Govt to take into account int’l norms in Sethu controversy

New Delhi: Caught between conflicting demands, culture minister Ambika Soni today said government will take a decision that fits “international norms and the sentiments" of all those involved while working out a solution for the controversial Sethusamudram project.

However, she was non-committal on whether government would accept an alternative alignment for the Rs3500-crore project pursued vigorously by most parties in Tamil Nadu supporting the government at the Centre.

Similarly, she was not forthcoming on whether the government would order an Archaeological Survey to determine if ‘Ram Setu’ was man-made or a natural formation.

“I can’t give an opinion...but obviously we want to take the whole thing in a manner that it fits international norms and the sentiments of the people involved and the project for the purpose it is being setup, the viability, comments by other authorities.

“Government will take a view of all this while deciding," Soni said in an interaction with PTI.

She was asked whether government would opt for an alternative in the wake of controversy raked up by Hindu organizations that the project would damage the mythological Ram Setu and whether an Archaeological Survey would be conducted as a way out of the present imbroglio.

The minister dismissed allegations that Government had buckled under pressure to withdraw its controversial affidavit in the Supreme Court which had suggested that there was no historical evidence to establish the existence of Lord Ram and other characters in Ramayana.

“The leadership decided to withdraw it because it was a wrong affidavit. When you are filing an affidavit, it must be the one which has been cleared, which then has the sanctity of being the right affidavit."

Soni said it was either through an “oversight" or other reasons due to which the wrong affidavit was filed in the apex court.

The Ministry of Culture and the Archaeological Survey of India (ASI) have given their points of view in writing to the Cabinet Secretary.

“When they access us for further opinion or for harmonising or coordination, we will then look at it....I can’t say anything on a hypothetical basis", she said.

The Minister said that on the issue of the ‘Ram Setu’ being declared as an ancient monument or a site of national importance, different public interest litigations have worded it differently. “It is very difficult to say anything on this".

She made it clear that there was no suo motu proposal from her ministry in this regard. “This is the stand we have taken in writing when the Prime Minister had asked the Cabinet Secretary on 13 January to coordinate with the Secretaries of Culture, Shipping and Law Ministries and together make one affidavit."

On whether the ‘Ram Setu’ (Adam’s bridge) was man-made or not, she said since the ASI was never asked to undertake any archaeological excavation in that area, it was “very difficult" for her to give any direct information on it.

“We can only base our opinion on the information supplied to us from the Geological Survey of India, Space Application Centre and the Nasa satellite images. According to all these reports......there does not seem to be a man-made structure".

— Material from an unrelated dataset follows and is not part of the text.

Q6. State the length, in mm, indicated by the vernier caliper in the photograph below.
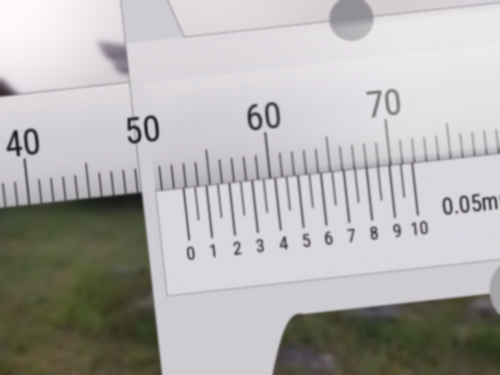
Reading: 52.8 mm
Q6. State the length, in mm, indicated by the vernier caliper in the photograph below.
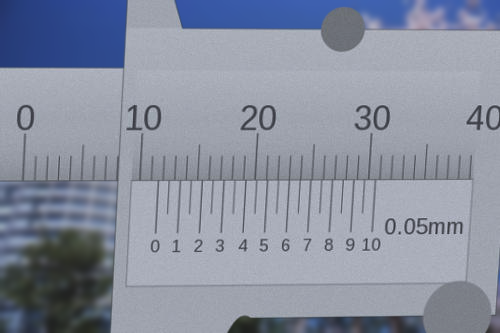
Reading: 11.6 mm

A committee of experts constituted following direction by the apex court suggested that an archaeologist could survey and supervise the excavation of Setusamudram.

“We have replied quoting rules that this is not possible. So, we do not need an archaeologist to supervise a commercial excavation because a commercial excavation is very different from an archaeological excavation."

She said the “best and most honest answer" would come only if the ASI was to undertake some kind of excavation according to international norms.